*ACTIONS TO TAKE*.
a – Summarize the holiday roast article in two sentences.
b – Pick up the holiday roast article after its final sentence and keep writing it.

*READING TEXT*.

*-*-*

Turkey Day will be here before we know it, and if you’re thinking about deviating from your Standard Holiday Bird, now’s a great time to test out new marinades, brines and flavoring techniques.
Instead of experimenting with a 12-pound turkey, use a smaller whole chicken instead. It seems harder to find 3-pound whole chickens these days, but even a 4- or 5-pound bird will produce enough meat for dinner and leftovers, not to mention a carcass to build up that soup stock stockpile. (One chicken carcass just doesn’t season stock enough for my liking, so I’ll freeze several of them to make a more concentrated soup stock.)
This peppery sweet Vietnamese spin on the Sunday roast chicken from “The Vietnamese Market Cookbook” by Van Tran and Anh Vu (Running Press, $30) might inspire you to think about other ways to add unexpected layers of flavor to your holiday bird.

*-*-*

[Saved data]

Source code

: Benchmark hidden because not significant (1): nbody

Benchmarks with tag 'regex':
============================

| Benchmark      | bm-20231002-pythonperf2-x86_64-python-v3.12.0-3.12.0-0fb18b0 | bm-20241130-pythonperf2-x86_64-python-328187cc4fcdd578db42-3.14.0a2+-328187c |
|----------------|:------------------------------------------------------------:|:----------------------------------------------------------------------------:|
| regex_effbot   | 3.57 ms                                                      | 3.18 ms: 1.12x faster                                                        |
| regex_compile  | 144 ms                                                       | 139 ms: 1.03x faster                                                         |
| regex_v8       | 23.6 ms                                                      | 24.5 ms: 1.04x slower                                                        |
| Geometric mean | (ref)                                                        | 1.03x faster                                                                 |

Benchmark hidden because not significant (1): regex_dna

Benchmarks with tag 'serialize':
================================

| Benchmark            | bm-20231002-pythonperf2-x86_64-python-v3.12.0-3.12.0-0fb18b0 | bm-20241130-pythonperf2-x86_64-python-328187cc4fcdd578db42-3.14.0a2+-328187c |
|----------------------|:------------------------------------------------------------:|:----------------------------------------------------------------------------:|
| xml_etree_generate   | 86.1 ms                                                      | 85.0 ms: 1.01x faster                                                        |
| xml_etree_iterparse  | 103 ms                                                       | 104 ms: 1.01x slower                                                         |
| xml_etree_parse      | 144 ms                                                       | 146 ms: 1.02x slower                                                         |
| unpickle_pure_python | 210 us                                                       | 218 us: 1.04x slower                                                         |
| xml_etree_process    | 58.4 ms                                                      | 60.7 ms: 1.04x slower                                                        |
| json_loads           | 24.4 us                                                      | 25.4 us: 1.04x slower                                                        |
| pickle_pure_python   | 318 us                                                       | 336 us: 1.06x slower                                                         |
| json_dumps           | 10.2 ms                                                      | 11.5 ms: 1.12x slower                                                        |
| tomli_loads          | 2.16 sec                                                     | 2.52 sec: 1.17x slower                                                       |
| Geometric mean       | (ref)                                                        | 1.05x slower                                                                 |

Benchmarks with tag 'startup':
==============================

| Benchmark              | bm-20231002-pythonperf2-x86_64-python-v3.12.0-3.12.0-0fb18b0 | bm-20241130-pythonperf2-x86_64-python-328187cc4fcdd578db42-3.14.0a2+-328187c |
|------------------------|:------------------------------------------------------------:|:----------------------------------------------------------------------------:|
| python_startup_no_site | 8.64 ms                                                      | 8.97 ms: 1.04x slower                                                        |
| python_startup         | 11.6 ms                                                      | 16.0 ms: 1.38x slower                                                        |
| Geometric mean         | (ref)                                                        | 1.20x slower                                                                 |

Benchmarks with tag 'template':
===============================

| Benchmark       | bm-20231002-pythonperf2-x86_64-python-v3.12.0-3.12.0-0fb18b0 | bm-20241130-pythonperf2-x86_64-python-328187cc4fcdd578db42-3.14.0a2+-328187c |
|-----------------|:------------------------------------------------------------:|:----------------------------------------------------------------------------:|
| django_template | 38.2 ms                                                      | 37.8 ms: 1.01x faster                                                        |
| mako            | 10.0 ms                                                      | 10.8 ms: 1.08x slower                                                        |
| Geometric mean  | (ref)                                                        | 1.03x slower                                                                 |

*-*-*

*TASK-BY-TASK ANSWERS*.
a – Ahead of Thanksgiving, the article suggests testing new marinades, brines and flavoring techniques on a smaller whole chicken instead of a 12-pound turkey, since even a 4- or 5-pound bird gives enough meat for dinner and leftovers plus a carcass for soup stock. It points to a peppery sweet Vietnamese spin on the Sunday roast chicken from "The Vietnamese Market Cookbook" by Van Tran and Anh Vu as a way to think about adding unexpected layers of flavor to the holiday bird.

b –
Roast Chicken with Honey, Black Pepper and Fish Sauce
Chicken holds a special place in Vietnamese food culture. It’s often cooked on celebratory occasions. Before people sit down to eat, the chicken is offered to the spirits of the ancestors, and on New Year’s Eve we eat chicken to give thanks for the past year.
— Van Tran and Anh Vu
1 tsp. crushed garlic
1 Tbsp. fresh lemon juice
1 Tbsp. fish sauce
1 tsp. freshly ground black pepper
1 Tbsp. honey
1 (3 to 4 lb.) whole roasting chicken
1 cup water
Combine the garlic, lemon juice, fish sauce, pepper and honey in a small bowl.
Rub the marinade under the skin, coating the chicken completely. Reserve the remaining marinade for basting the chicken later during cooking.
Set the chicken on a plate, cover with plastic wrap, and place it in the fridge for at least an hour.
Preheat the oven to 350 degrees. When ready to cook, unwrap the chicken. Pour the water into a roasting pan and then place a roasting rack in the tray and sit the chicken on top. The water will produce steam to keep the chicken moist during cooking.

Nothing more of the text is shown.